# redtail zebra loach...minus the red



## Fish4brains (May 12, 2004)

Hello. I bought a pair of 'botia striata' from my lfs and did some research and found out they are red-tailed zebra loaches, but they do not have a red tail. Does anyone know how to care for these and any requirements etc? Any other infowould also be apppreciated thanks!


----------



## Corigan (Mar 15, 2004)

Here is a great link on the zebra loaches. I have never heard of red-tailed ones though. The tails of the ones I have are lightly striped like the stripes on their body.

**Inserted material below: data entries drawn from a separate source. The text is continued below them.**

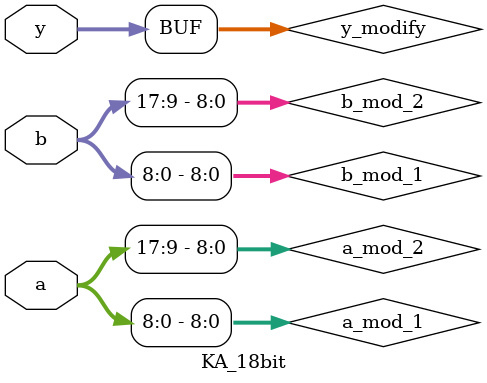
<source format=v>
`timescale 1ns / 1ps

module KA_18bit(
    a,
    b,
    y
    );

input [17:0] a;
input [17:0] b;

input [34:0] y;


wire [8:0] a_mod_1; //9
wire [8:0] b_mod_1; //9
wire [16:0] y_mod_1;  //17

wire [8:0] a_mod_2; //9
wire [8:0] b_mod_2; //9
wire [16:0] y_mod_2; //17

wire [8:0] a_mod_3; //9
wire [8:0] b_mod_3; //9
wire [16:0] y_mod_3; //17

wire [16:0] B1_out1, B1_out2, B1_out3;

wire [34:0] y_modify;


KA_9bit bit_mod_1 (.y(y_mod_1), .a(a_mod_1), .b(b_mod_1));
KA_9bit bit_mod_2 (.y(y_mod_2), .a(a_mod_2), .b(b_mod_2));
KA_9bit bit_mod_3 (.y(y_mod_3), .a(a_mod_3), .b(b_mod_3));

assign a_mod_1 = a[8:0], b_mod_1 = b[8:0];

assign a_mod_2 = a[17:9], b_mod_2 = b[17:9];

assign a_mod_3 = a[8:0]^a[17:9], b_mod_3 = b[8:0]^b[17:9];



assign B1_out1 = y_mod_1;

assign B1_out2 = y_mod_1 ^ y_mod_2 ^ y_mod_3 ;

assign B1_out3 = y_mod_2;


overlap_module_18bit ov_mod (
        .B2_in1(B1_out1),
        .B2_in2(B1_out2),
        .B2_in3(B1_out3),
        .B2_out(y_modify)
        );

assign y = y_modify[34:0];

endmodule
</source>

http://www.loaches.com/species_pages/botia_striata.html

I have 2 zebras in my aquarium. They suggest keeping them in groups of 3 or more, but I could only find 2. I thought it might be a problem, but they appear to be a male/female pair and really like each other (it is a rare occasion when they aren't swimming together) and are non-aggressive so I never went to find another one. They are really easy to care for, they eat just about anything I feed the aquarium (Brine shrimp, daphnia, flake, sinking shrimp pellets) and just scavenge around all day long. They like hiding places like caves and pvc pipes, etc. Cool little fish, I hope you get as much enjoyment out of yours as I do. One of mine has pretty blue eyes and likes to come out the front of the glass and "waggle" at me.

Matt


----------



## Fish4brains (May 12, 2004)

If you scroll down the species index of the loaches.com page, you will find the red-tailed zebra page. Mine looks exactly like those, except mine have a clear and black striped tail.


----------